In 2022, generative AI has generated a lot of excitement (and hype). DALL-E and Stable Diffusion are models used to create images for social media platforms such as Twitter and Reddit. Big Tech companies are integrating generative models into their mainstream products, while startups building products on top of generative models are attracting funding.
With a few notable exceptions, most of the technologies we’re seeing today have existed for many years. In recent years, generative models have been able to be productized and made available to everyday applications due to the convergence of several trends. Although generative AI faces many challenges in 2023, there is little doubt it will grow.

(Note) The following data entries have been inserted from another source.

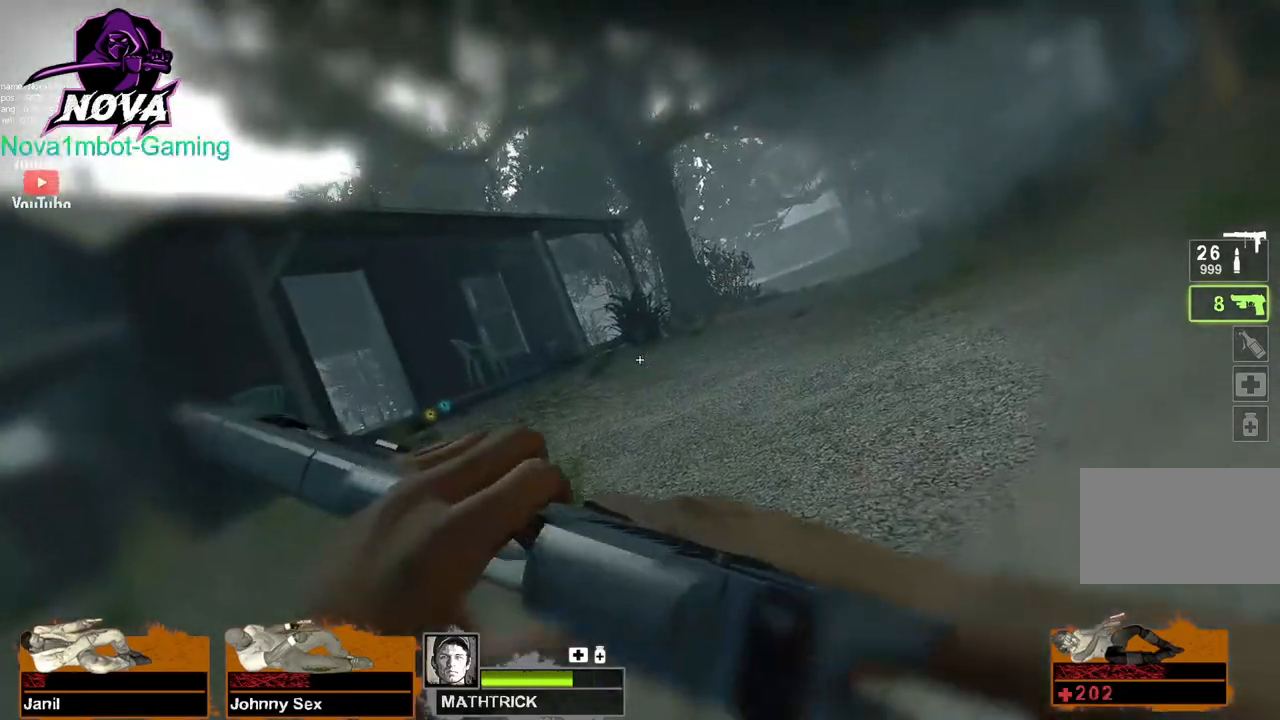
{"keys": [], "mouse": [], "events": []}
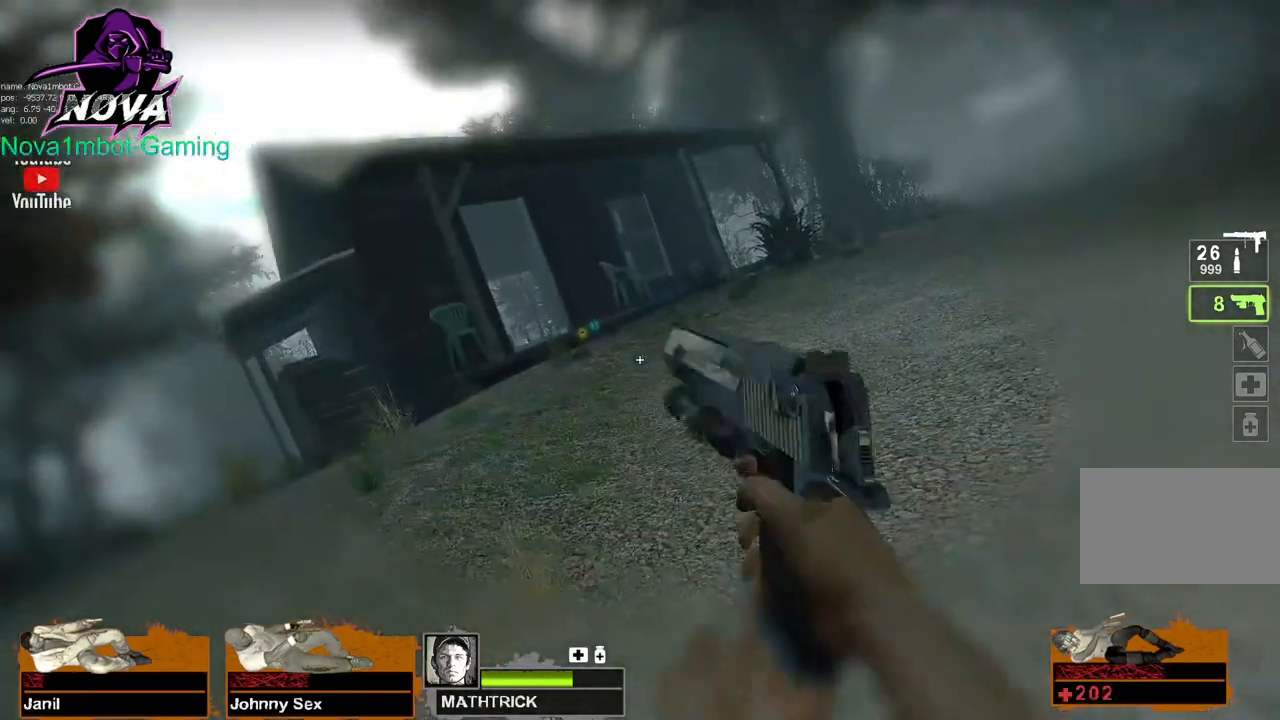
{"keys": [], "mouse": [], "events": []}
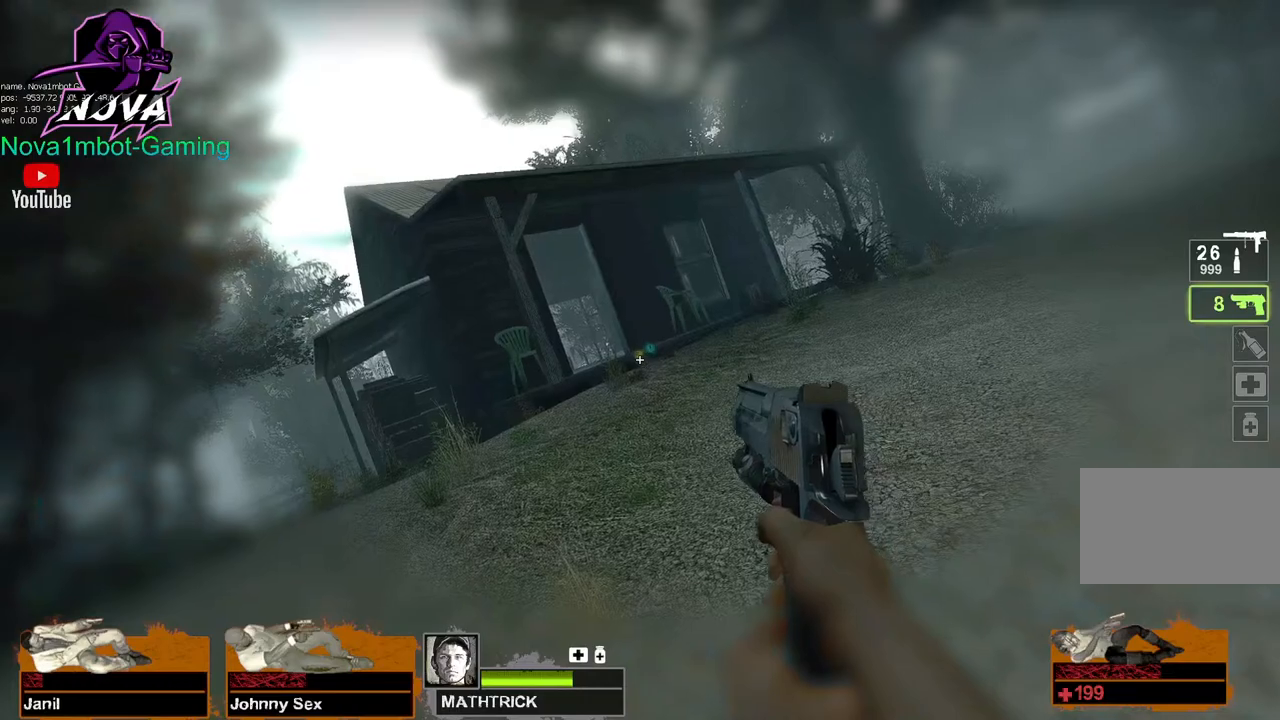
{"keys": ["ctrl"], "mouse": [], "events": [[134, "ctrl", "down"]]}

Improvements in generative artificial intelligence
Generative AI was introduced in 2014 with the advent of generative adversarial networks (GANs), a type of deep learning architecture that can create photorealistic images — such as faces. Scientists later created other variants of GANs to perform other tasks, including transferring the style of one image to another. GANs and variational autoencoders (VAE), a deep learning architecture, ushered in the era of deepfakes, an AI technique that modifies images and videos to swap one person’s face for another.
The transformer is a deep learning architecture that supports large language models (LLMs) like GPT-3, LaMDA, and Gopher. In addition to generating text, software code, and protein structures, the transformer is also used for visual tasks like image classification. A variation of the transformer, the “vision transformer,” also generates images from text, as seen in an earlier version of OpenAI’s DALL-E.
When transformers are made larger and fed more data, their performance and accuracy improve. Transformer models can be trained without or with very little human annotation, which has been one of the main bottlenecks of deep learning, via unsupervised or self-supervised learning.
Contrastive Language-Image Pre-training (CLIP) was introduced by OpenAI in 2021 and became pivotal in text-to-image generators. CLIP is effective at learning shared embeddings between images and text with image caption pairs collected from the internet, making it perfect for combining text with pictures to generate high quality images. CLIP, as well as diffusion (another deep learning technique from OpenAI), were used in DALLE-2 to generate data without limit.
Finding the right applications
Generative models were initially presented as systems that could take on big chunks of creative work. GANs became famous for generating complete images with little input. LLMs like GPT-3 made the headlines for writing full articles.
But as the field has evolved, it has become evident that generative models are unreliable when left on their own. Many scientists agree that current deep neural networks — no matter how large they are — lack some of the basic components of intelligence, which makes them prone to committing unpredictable mistakes.
Several products have used generative models in smart, human-centered ways in the past year. Product teams are learning that generative models work best when they’re implemented in a way that gives users greater control. In Copy AI, a tool that generates blog posts using GPT-3, the writer and the LLM collaborate on creating the article outline and fleshing it out.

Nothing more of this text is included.